Open Access
KRAS mutation‐independent downregulation of MAPK/PI3K signaling in colorectal cancer
Author(s) -
Lam Kuen Kuen,
Tang Choong Leong,
Tan Emile,
Wong Siew Heng,
Cheah Peh Yean
Publication year - 2022
Publication title -
molecular oncology
Language(s) - English
Resource type - Journals
SCImago Journal Rank - 2.332
H-Index - 88
eISSN - 1878-0261
pISSN - 1574-7891
DOI - 10.1002/1878-0261.13163
Subject(s) - kras , colorectal cancer , pi3k/akt/mtor pathway , cancer research , carcinogenesis , protein kinase b , downregulation and upregulation , mapk/erk pathway , biology , cancer , signal transduction , gene , genetics
KRAS is a gatekeeper gene in human colorectal tumorigenesis.
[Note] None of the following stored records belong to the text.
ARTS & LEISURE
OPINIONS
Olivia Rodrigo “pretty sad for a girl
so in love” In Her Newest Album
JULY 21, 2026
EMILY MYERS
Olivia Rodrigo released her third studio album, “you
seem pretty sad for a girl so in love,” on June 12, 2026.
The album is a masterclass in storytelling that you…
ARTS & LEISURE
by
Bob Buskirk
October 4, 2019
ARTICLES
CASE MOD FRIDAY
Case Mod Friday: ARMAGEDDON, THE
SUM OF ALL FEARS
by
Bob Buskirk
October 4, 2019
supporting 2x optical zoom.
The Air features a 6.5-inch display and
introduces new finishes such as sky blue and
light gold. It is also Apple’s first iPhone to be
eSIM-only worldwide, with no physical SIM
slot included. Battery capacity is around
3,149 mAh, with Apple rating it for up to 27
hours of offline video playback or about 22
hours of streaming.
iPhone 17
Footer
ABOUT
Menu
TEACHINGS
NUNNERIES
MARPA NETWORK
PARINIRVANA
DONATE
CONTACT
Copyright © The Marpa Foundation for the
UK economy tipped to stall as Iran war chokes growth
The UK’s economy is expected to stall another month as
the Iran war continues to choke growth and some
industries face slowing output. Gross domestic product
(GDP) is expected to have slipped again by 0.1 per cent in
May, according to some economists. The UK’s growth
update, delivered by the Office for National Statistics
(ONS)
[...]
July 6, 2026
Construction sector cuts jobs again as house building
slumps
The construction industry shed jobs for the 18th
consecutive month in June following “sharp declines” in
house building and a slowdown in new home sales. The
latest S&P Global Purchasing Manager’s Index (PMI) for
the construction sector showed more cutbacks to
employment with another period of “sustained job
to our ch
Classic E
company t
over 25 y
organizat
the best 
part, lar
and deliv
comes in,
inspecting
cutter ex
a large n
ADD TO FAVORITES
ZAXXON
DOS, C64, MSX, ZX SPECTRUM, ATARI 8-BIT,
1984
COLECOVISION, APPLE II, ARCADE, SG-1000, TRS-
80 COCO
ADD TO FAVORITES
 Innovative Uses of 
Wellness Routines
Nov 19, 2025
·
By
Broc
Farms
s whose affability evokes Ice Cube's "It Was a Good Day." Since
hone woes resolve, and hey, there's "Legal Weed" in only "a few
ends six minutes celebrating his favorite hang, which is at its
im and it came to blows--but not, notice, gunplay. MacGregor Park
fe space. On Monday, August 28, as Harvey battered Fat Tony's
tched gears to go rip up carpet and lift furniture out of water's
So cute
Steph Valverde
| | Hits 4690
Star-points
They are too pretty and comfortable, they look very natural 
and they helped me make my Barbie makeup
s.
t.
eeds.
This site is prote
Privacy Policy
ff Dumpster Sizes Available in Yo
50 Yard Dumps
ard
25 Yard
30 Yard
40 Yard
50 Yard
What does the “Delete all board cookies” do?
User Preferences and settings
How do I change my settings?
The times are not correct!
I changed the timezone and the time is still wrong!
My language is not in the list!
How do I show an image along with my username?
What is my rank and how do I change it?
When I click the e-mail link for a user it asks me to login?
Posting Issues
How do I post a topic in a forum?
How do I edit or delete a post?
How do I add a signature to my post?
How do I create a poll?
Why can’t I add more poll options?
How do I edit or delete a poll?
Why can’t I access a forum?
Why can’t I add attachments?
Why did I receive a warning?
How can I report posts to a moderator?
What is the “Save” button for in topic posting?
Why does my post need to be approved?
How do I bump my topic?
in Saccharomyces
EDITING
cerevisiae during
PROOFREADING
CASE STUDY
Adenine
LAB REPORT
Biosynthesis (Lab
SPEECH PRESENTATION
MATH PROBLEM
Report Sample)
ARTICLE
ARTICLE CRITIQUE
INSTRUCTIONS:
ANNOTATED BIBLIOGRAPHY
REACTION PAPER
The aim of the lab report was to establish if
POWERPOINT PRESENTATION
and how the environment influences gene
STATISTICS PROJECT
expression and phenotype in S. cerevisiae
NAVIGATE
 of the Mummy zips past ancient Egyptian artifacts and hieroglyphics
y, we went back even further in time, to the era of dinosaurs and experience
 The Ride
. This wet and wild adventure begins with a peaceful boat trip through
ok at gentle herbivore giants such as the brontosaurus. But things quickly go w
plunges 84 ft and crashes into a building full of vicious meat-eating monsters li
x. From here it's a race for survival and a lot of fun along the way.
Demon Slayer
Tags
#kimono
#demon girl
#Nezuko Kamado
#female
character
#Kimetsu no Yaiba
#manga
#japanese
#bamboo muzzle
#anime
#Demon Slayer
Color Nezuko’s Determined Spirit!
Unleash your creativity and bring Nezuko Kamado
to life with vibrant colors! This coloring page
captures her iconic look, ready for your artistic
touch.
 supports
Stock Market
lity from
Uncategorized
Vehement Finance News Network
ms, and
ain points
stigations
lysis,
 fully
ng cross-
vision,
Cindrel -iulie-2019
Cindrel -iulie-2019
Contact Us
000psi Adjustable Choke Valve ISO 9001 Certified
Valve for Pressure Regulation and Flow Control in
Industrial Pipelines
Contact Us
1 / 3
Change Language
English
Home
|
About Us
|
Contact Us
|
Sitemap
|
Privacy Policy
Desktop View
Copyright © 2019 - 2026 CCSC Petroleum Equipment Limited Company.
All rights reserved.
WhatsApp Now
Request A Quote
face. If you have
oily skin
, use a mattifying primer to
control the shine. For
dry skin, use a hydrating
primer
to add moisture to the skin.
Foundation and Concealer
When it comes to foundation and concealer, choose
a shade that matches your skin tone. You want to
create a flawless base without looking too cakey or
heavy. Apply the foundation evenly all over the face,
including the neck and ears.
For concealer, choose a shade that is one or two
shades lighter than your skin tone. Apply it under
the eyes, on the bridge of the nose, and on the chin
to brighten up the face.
KRAS is ‘undruggable’; hence, efforts have been diverted to inhibit downstream RAF/MEK/ERK and PI3K/Akt signaling. Nevertheless, none of these inhibitors has progressed to clinical use despite extensive trials. We examined levels of phospho‐ERK1/2(T202/Y204) and phospho‐Akt1/2/3(S473) in human colorectal tumor compared to matched mucosa with semi‐quantitative near‐infrared western blot and confocal fluorescence immunohistochemistry imaging. Surprisingly, 75.5% (25/33) of tumors had lower or equivalent phospho‐ERK1/2 and 96.9% (31/32) of tumors had lower phospho‐Akt1/2/3 compared to matched mucosa, irrespective of KRAS mutation status. In contrast, we discovered KRAS ‐dependent SOX9 upregulation in 28 of the 31 (90.3%) tumors. These observations were substantiated by analysis of the public domain transcriptomics The Cancer Genome Atlas (TCGA) and NCBI Gene Expression Omnibus (GEO) datasets and proteomics Clinical Proteomic Tumor Analysis Consortium (CPTAC) dataset. These data suggest that RAF/MEK/ERK and PI3K/Akt signaling are unlikely to be activated in most human colorectal cancer.